03/02/2011

Troca de estações



Euphorbia hyberna L.

É consolador verificar como certos equívocos ficam gravados em latim para a posteridade. Sabendo que Lineu e outros grandes cometeram não poucos lapsos, a nossa própria inépcia parece-nos não só inevitável como respeitosa e apropriada. Se os maiores tantas vezes falharam, seria de uma presunção intolerável arrogarmo-nos de infalíveis.

O epíteto hyberna que Lineu colou a esta eufórbia diz-nos que ela é de floração invernal. É sabido, porém, que a planta floresce de Abril a Junho, com um possível prolongamento até Julho (mês em que as fotos foram tiradas). Lineu publicou o seu Species Plantarum em meados do século XVIII; de então para cá, com a subida geral das temperaturas, é improvável que o calendário fenológico tenha sido retardado. Não há pois volta a dar-lhe: Lineu enganou-se ou foi enganado. Mesmo que ele (ao contrário de alguns dos seus sucessores) estivesse aberto a críticas e disposto a corrigir-se, as regras da taxonomia impunham (e ainda impõem) que o primeiro nome publicado de uma dada espécie tenha prioridade sobre todos os outros. A eufórbia-de-Inverno-que-floresce-na-Primavera ficou para sempre amarrada ao nome que Lineu lhe entendeu dar.

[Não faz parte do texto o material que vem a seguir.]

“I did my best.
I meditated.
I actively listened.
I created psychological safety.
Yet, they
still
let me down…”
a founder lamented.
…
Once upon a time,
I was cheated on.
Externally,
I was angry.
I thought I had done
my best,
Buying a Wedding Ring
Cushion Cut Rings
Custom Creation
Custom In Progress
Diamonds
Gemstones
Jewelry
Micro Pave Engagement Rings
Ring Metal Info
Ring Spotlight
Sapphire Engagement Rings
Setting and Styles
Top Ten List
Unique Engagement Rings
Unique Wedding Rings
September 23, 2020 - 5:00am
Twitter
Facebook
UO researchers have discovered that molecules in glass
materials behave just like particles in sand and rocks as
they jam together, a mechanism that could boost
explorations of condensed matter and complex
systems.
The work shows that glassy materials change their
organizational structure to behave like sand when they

A Euphorbia hyberna é uma planta vivaz, com caules de uns 60 a 70 cm de altura, robustos, erectos e sem ramificações, e folhas sésseis de 7 a 10 cm de comprimento, glabras na face superior e algo penugentas no verso. Como todas as eufórbias, cada uma das suas inflorescências é composta por uma única flor feminina rodeada por numerosas flores masculinas reduzidas a estames; o conjunto, que se chama ciátio, fica alojado num cálice formado por duas ou mais brácteas. De cada ciátio podem emergir vários raios sustentando novos ciátios, num arranjo de bifurcações sucessivas a que os botânicos chamam pseudo-umbela (ver aqui e aqui). O que há de estranho nas plantas fotografadas é que essas bifurcações estejam ausentes, contentando-se cada uma delas em produzir um só ciátio. Sem ser um fenómeno inédito, o mais comum é que a Euphorbia hyberna exiba pseudo-umbelas semelhantes às das suas congéneres.

A Euphorbia hyberna, que prefere lugares húmidos ou sombrios acima dos 900 m de altitude, encontra-se distribuída por meia dúzia de países europeus: Irlanda, Grã-Bretanha, França (incluindo a Córsega), Espanha, Portugal e Itália (incluindo a Sardenha). Em Portugal aparece em Trás-os-Montes (serras do Gerês e da Nogueira) e na Beira Baixa (serra da Estrela). As populações geresianas são escassas e surgem nos confins orientais da serra, em vales de montanha sombreados por vidoeiros ou carvalhos-negrais.